Considering these circumstances, the Americans are ready for lower tensions in Donbass as its conflict with Russia has already had the effect it expected. It seems that they are even ready to bring Crimea out of this framework – though, of course, they will not recognize it as part of Russia. Both the US and the EU have achieved their geopolitical goals in Ukraine. Strategically speaking, the new orange revolution in Ukraine was aimed to curb Russia’s efforts to create a Eurasian Union. Peace in Ukraine will finalize this process. And the next goal of the US and the EU will be to keep things the way they are and to prevent any attempt by Russia to change them.
For the US, the nationalist Ukraine is one more springboard on the border between Europe and Eurasia. The association agreement has given the EU access to the Ukrainian market. It will also help it to ruin Ukraine’s industry and its economic ties with Russia and will bring it closer to the Russian market.
One more thing the EU may want from Russia in exchange for lifting the sanctions is restored free trade between Ukraine and the CIS. The goal of the Europeans (the Germans) is to see their products freely moving to the CIS (Russia). Putin’s decision to exclude Ukraine from the CIS Free Trade Area has caused a crisis in the Eurasian Economic Union: in Dec 2015, the members of the Union failed to adopt a single customs code, while Armenian President Serzh Sargsyan accused his allies of not acting as allies. So, the Ukrainian conflict has revealed a political and economic crisis in the Eurasian Economic Union.
The main thing is that the US and the EU have curbed Russia’s Novorossiya project. If carried out, it would cut Ukraine from the Black Sea. The sanctions are preventing Russia from using any military force in Donbass, while Donetsk and Lugansk do not have enough resources to rout the Ukrainian army.

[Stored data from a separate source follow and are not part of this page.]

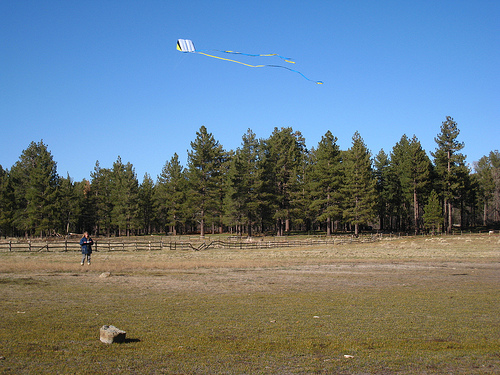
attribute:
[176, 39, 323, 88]
kite — flying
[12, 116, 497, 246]
tree — evergreen 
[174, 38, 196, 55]
kite — colorful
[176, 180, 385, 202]
tree — evergreen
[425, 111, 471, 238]
tree — tall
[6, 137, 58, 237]
green tree — tall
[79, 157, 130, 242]
tree — evergreen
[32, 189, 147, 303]
person — flying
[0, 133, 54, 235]
tree — evergreen 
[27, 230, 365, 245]
fence — behind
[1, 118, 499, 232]
trees — green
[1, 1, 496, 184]
sky — clear, blue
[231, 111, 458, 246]
trees — dark green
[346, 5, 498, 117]
sky — blue , clear 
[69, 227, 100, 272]
woman — flying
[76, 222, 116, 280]
man — standing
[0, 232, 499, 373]
field — green , grassy , dry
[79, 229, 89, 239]
hair — long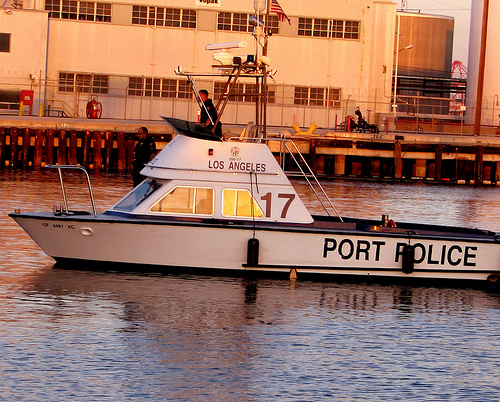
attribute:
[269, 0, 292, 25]
flag — american, blowing, america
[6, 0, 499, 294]
boat — sailing, white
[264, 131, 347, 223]
ladder — white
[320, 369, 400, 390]
ripples — tiny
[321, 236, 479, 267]
writing — black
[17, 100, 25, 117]
post — small, yellow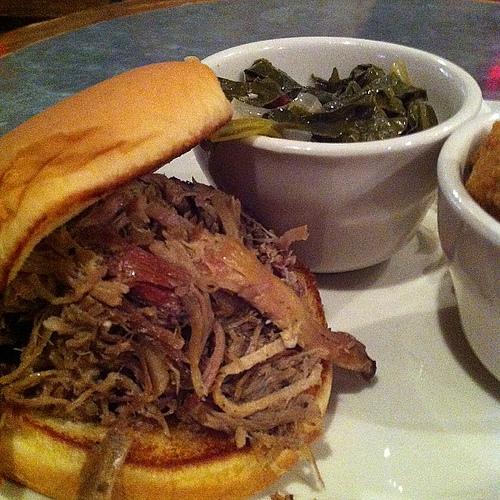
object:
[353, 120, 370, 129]
vegetable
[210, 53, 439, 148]
greens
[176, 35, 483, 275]
cup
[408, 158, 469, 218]
ground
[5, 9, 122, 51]
edge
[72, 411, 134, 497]
meat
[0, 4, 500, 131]
blue table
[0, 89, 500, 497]
plate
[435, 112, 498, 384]
bowl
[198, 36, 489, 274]
bowl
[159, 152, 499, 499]
surface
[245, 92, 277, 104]
vegetable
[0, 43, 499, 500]
food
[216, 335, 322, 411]
meat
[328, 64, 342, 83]
green vegatable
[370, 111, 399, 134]
vegetable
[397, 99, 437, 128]
spinach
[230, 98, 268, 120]
onion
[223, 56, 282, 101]
spinach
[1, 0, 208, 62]
wooden edge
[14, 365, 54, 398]
meat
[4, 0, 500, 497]
indoors scene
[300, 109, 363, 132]
spinach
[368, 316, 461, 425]
shadow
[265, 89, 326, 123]
kale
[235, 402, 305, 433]
pulled pork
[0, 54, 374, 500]
bread roll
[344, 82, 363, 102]
vegetable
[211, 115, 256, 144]
vegetable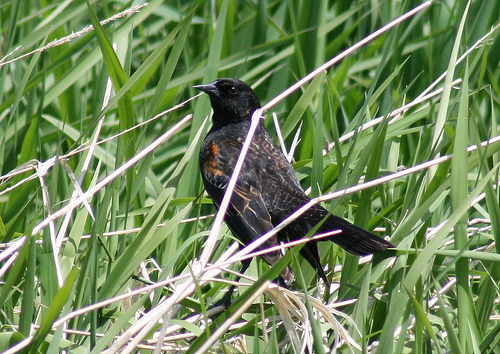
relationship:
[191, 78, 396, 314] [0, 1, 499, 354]
bird in grass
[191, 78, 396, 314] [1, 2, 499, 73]
bird looking in air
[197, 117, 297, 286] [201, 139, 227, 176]
feathers have orange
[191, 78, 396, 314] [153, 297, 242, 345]
bird on branch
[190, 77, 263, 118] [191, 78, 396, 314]
head of bird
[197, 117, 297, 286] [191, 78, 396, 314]
feathers are on bird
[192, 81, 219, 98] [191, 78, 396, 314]
beak of bird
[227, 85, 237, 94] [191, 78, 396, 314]
eye of bird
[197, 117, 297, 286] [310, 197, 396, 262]
feathers are on tail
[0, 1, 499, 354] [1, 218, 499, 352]
grass on ground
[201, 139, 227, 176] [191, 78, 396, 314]
orange on bird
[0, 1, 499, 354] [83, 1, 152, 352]
grass of grass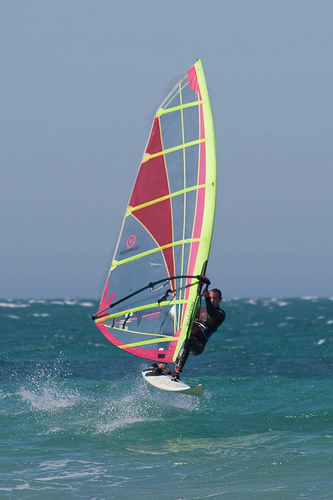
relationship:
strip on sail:
[144, 132, 209, 155] [125, 90, 212, 359]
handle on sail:
[150, 274, 195, 299] [125, 90, 212, 359]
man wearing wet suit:
[193, 288, 221, 376] [184, 312, 220, 357]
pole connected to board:
[152, 363, 166, 374] [145, 379, 198, 395]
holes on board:
[136, 367, 171, 382] [145, 379, 198, 395]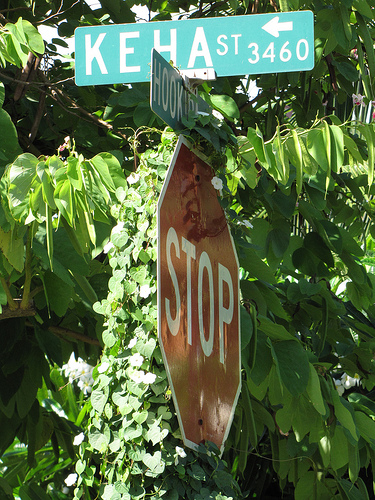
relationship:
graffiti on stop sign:
[179, 173, 229, 246] [153, 133, 243, 461]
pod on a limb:
[287, 129, 306, 197] [226, 112, 361, 168]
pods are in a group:
[57, 137, 127, 223] [4, 142, 128, 319]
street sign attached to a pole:
[73, 7, 315, 86] [128, 126, 189, 500]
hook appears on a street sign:
[154, 61, 186, 127] [147, 50, 228, 172]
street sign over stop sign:
[73, 7, 315, 86] [153, 133, 243, 461]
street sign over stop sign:
[147, 50, 228, 172] [153, 133, 243, 461]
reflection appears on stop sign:
[167, 243, 229, 428] [153, 133, 243, 461]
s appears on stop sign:
[164, 225, 183, 340] [153, 133, 243, 461]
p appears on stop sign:
[216, 260, 237, 369] [153, 133, 243, 461]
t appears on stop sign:
[180, 235, 199, 353] [153, 133, 243, 461]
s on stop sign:
[164, 225, 183, 340] [153, 133, 243, 461]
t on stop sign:
[180, 235, 199, 353] [153, 133, 243, 461]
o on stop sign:
[196, 250, 215, 357] [153, 133, 243, 461]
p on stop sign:
[216, 260, 237, 369] [153, 133, 243, 461]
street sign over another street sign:
[73, 7, 315, 86] [147, 50, 228, 172]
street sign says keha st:
[73, 7, 315, 86] [84, 29, 243, 76]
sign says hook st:
[147, 50, 228, 172] [154, 61, 186, 127]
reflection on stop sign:
[167, 243, 229, 428] [153, 133, 243, 461]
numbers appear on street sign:
[244, 39, 309, 64] [73, 7, 315, 86]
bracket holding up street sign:
[174, 68, 216, 82] [73, 7, 315, 86]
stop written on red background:
[165, 222, 236, 368] [161, 144, 238, 448]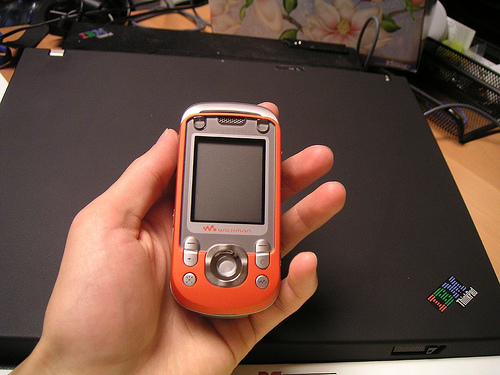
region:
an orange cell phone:
[139, 71, 319, 316]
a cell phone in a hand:
[119, 61, 350, 334]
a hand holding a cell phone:
[119, 99, 362, 374]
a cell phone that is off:
[144, 85, 329, 331]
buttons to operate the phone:
[159, 214, 284, 312]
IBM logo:
[377, 206, 490, 334]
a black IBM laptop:
[4, 18, 497, 370]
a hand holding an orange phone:
[29, 53, 414, 373]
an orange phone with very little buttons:
[34, 56, 444, 371]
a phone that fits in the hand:
[104, 67, 371, 369]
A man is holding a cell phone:
[73, 80, 456, 340]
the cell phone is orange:
[151, 97, 358, 258]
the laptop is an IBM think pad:
[432, 261, 490, 299]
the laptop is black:
[98, 89, 358, 101]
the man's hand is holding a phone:
[97, 79, 368, 271]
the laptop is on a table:
[397, 91, 484, 211]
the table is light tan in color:
[467, 137, 475, 197]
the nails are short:
[116, 150, 415, 244]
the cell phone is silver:
[157, 80, 312, 308]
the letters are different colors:
[429, 237, 482, 292]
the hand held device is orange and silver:
[167, 100, 283, 325]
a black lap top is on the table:
[0, 35, 496, 360]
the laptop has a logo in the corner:
[410, 255, 495, 335]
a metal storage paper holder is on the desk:
[416, 15, 496, 125]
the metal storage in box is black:
[390, 17, 498, 146]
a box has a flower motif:
[210, 1, 421, 71]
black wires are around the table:
[0, 5, 490, 140]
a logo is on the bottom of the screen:
[198, 213, 249, 240]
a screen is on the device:
[195, 137, 262, 227]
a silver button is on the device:
[204, 242, 249, 289]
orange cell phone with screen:
[175, 108, 295, 321]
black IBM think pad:
[13, 39, 488, 336]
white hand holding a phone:
[22, 88, 377, 330]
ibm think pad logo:
[416, 256, 488, 321]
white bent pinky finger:
[281, 248, 331, 325]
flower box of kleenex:
[211, 0, 429, 74]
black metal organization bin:
[380, 21, 491, 146]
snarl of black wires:
[8, 6, 65, 36]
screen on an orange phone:
[191, 134, 271, 228]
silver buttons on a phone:
[174, 236, 286, 310]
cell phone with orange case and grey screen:
[173, 95, 288, 326]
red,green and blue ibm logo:
[422, 261, 482, 321]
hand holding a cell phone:
[54, 101, 369, 372]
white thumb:
[73, 121, 170, 230]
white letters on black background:
[455, 277, 479, 314]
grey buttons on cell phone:
[251, 237, 273, 275]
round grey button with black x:
[182, 267, 203, 292]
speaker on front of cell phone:
[217, 111, 249, 131]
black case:
[337, 83, 442, 230]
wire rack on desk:
[407, 29, 488, 139]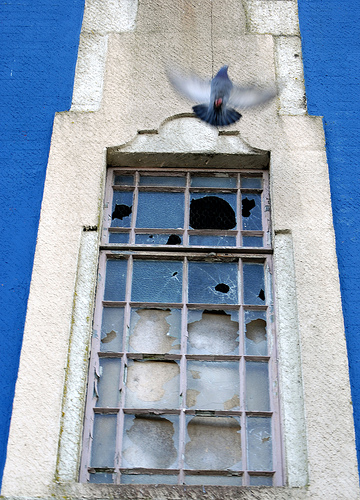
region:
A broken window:
[188, 177, 240, 254]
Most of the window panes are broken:
[89, 167, 290, 496]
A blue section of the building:
[8, 10, 67, 247]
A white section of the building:
[280, 194, 348, 444]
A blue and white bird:
[176, 69, 279, 137]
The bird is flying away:
[180, 44, 293, 141]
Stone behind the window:
[109, 319, 250, 457]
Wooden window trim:
[169, 251, 197, 478]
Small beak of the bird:
[224, 59, 231, 70]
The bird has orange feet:
[211, 90, 224, 110]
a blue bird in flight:
[149, 47, 290, 140]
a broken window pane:
[186, 188, 240, 233]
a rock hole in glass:
[209, 279, 235, 297]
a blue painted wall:
[0, 0, 86, 486]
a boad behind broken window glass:
[91, 305, 282, 479]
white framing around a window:
[64, 118, 305, 498]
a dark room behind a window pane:
[191, 198, 233, 231]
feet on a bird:
[213, 98, 222, 109]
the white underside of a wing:
[167, 68, 210, 104]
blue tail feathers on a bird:
[192, 103, 241, 128]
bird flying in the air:
[164, 47, 289, 137]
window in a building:
[94, 129, 293, 495]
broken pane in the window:
[122, 407, 184, 474]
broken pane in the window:
[183, 412, 243, 480]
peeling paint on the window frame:
[91, 357, 103, 408]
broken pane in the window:
[191, 265, 234, 310]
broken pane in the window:
[114, 189, 139, 241]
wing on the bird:
[238, 78, 284, 124]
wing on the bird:
[161, 56, 206, 107]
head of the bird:
[218, 59, 233, 77]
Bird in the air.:
[137, 43, 309, 161]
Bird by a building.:
[147, 46, 275, 153]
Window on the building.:
[84, 137, 354, 377]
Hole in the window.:
[147, 197, 342, 341]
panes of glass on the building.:
[99, 243, 318, 481]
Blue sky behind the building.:
[13, 14, 169, 152]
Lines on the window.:
[104, 279, 275, 431]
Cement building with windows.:
[270, 223, 359, 350]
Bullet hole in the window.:
[195, 275, 259, 302]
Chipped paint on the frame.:
[79, 358, 110, 392]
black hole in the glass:
[188, 190, 236, 235]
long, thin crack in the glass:
[191, 265, 219, 285]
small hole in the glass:
[167, 269, 180, 278]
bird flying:
[157, 57, 291, 130]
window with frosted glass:
[87, 138, 293, 491]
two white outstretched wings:
[159, 66, 291, 109]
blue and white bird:
[154, 49, 294, 129]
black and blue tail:
[193, 104, 244, 126]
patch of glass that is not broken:
[101, 255, 130, 302]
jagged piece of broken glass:
[161, 312, 175, 340]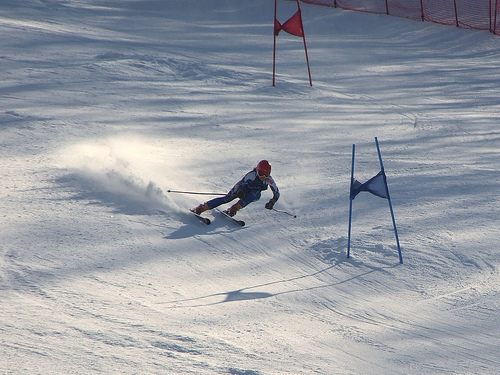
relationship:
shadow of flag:
[157, 256, 385, 310] [352, 169, 384, 201]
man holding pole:
[189, 159, 281, 223] [268, 206, 299, 221]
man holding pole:
[189, 159, 281, 223] [165, 186, 229, 200]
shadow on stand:
[157, 256, 385, 310] [344, 138, 406, 272]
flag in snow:
[268, 0, 317, 86] [1, 0, 498, 374]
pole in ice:
[372, 134, 404, 262] [1, 0, 498, 372]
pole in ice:
[346, 142, 356, 257] [1, 0, 498, 372]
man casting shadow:
[189, 159, 281, 223] [164, 210, 249, 239]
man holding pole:
[189, 156, 289, 223] [159, 184, 299, 224]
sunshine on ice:
[3, 255, 342, 373] [1, 0, 498, 372]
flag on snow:
[344, 165, 401, 210] [324, 225, 441, 311]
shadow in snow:
[157, 256, 385, 310] [1, 0, 498, 374]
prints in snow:
[246, 264, 485, 344] [1, 0, 498, 374]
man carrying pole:
[189, 159, 281, 223] [164, 183, 244, 203]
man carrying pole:
[189, 159, 281, 223] [265, 195, 303, 226]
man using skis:
[189, 159, 281, 223] [170, 201, 248, 226]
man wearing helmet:
[189, 159, 281, 223] [247, 150, 279, 182]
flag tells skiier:
[273, 3, 318, 91] [180, 162, 297, 235]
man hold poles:
[189, 159, 281, 223] [149, 164, 217, 201]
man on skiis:
[189, 159, 281, 223] [173, 195, 248, 239]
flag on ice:
[268, 0, 317, 86] [189, 4, 369, 126]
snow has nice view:
[1, 0, 498, 374] [13, 15, 242, 110]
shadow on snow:
[142, 233, 384, 343] [1, 0, 498, 374]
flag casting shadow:
[344, 135, 406, 266] [159, 261, 403, 308]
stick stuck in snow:
[374, 138, 402, 262] [1, 0, 498, 374]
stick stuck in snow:
[345, 144, 357, 257] [1, 0, 498, 374]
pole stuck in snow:
[346, 142, 356, 257] [1, 0, 498, 374]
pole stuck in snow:
[372, 134, 407, 266] [1, 0, 498, 374]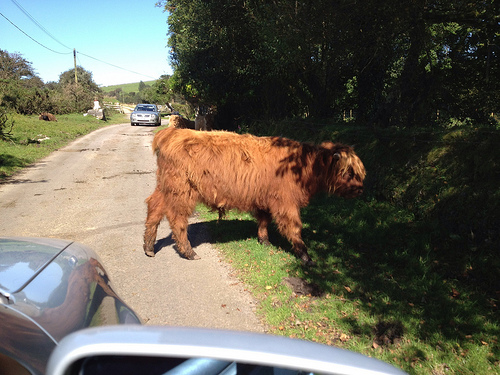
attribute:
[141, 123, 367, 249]
cow — brown, shaggy, vbrown, v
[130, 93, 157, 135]
car — silver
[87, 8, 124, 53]
sky — blue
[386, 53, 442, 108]
tree — green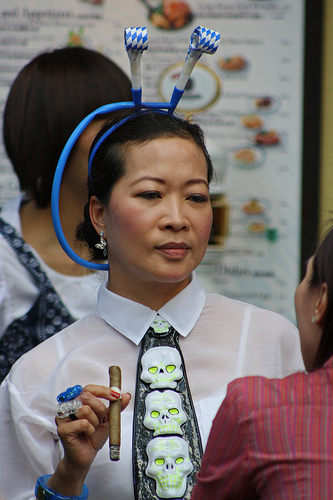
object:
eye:
[131, 189, 162, 199]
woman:
[0, 109, 305, 497]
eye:
[184, 192, 208, 201]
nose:
[157, 202, 189, 231]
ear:
[88, 195, 107, 240]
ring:
[55, 383, 83, 404]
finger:
[67, 402, 99, 428]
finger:
[61, 417, 95, 436]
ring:
[53, 399, 85, 419]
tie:
[133, 315, 203, 497]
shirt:
[0, 269, 306, 498]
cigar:
[109, 364, 121, 462]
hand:
[55, 385, 132, 471]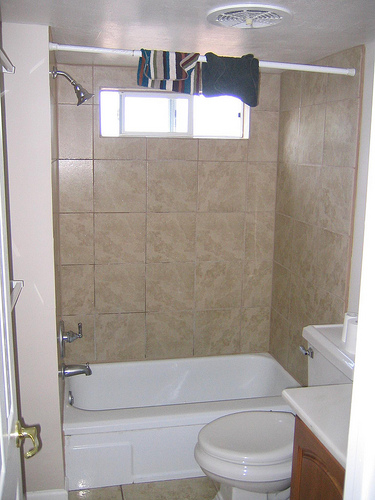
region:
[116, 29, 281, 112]
towels laying on shower curtain rod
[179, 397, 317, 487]
toilet seat and lid are down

Russia has failed to use the factor of the “Ukrainian government in exile,” and now that the problems concerning the Russian loan, the transit of Russian gas and Ukraine’s expulsion from the CIS Free Trade Area have been solved, it has no more economic or financial instruments to pressure Ukraine. Even more, the Ukrainians are even happy that they no longer have economic contacts with the Russians.
In the long run, Minsk 2 will help the US and the EU to ruin Russia’s “Russian World” ideology and to push the country further away from Europe.
What the US and the EU are seeking now is the Russians admitting the collapse of their imperial ambitions. For Russia’s enemies that country’s isolation means punishment for its “imperial revanchism.” What the West and its allies need now is to turn public opinion in Russia from Crimean patriotism into sad defeatism and to present the economic crisis in Russia as the “price” that country is paying for it “military aggression against Ukraine.” The economic crisis is already causing controversy in Russian society. Visa free regime for Ukraine in Europe may become a real challenge for the Russians, who may finally decide to sacrifice their imperial ambitions and independent cultural policy for a chance to freely go to Europe.
Under current external conditions, the execution of Minsk 2 will not become a victory for the Russian leaders. Even if the West lifts it sanctions, Russia will hardly be able to solve its economic problems. The main thing for the United States is to change moods inside Russia. The battlefield for the Americans now is no longer Donbass but the internal Russian controversy about ways to overcome the crisis. If the conflict in Donbass is frozen, the Americans will be able to direct this process in whatever way they like.
In one of our previous articles, we compared Minsk 2 with the Bosnian Dayton. In its time, Dayton failed to guarantee the safety of Yugoslavia and was followed by Kosovo and the Bulldozer Revolution in Serbia. Russia should try to prevent the United States from applying a similar strategy in Ukraine.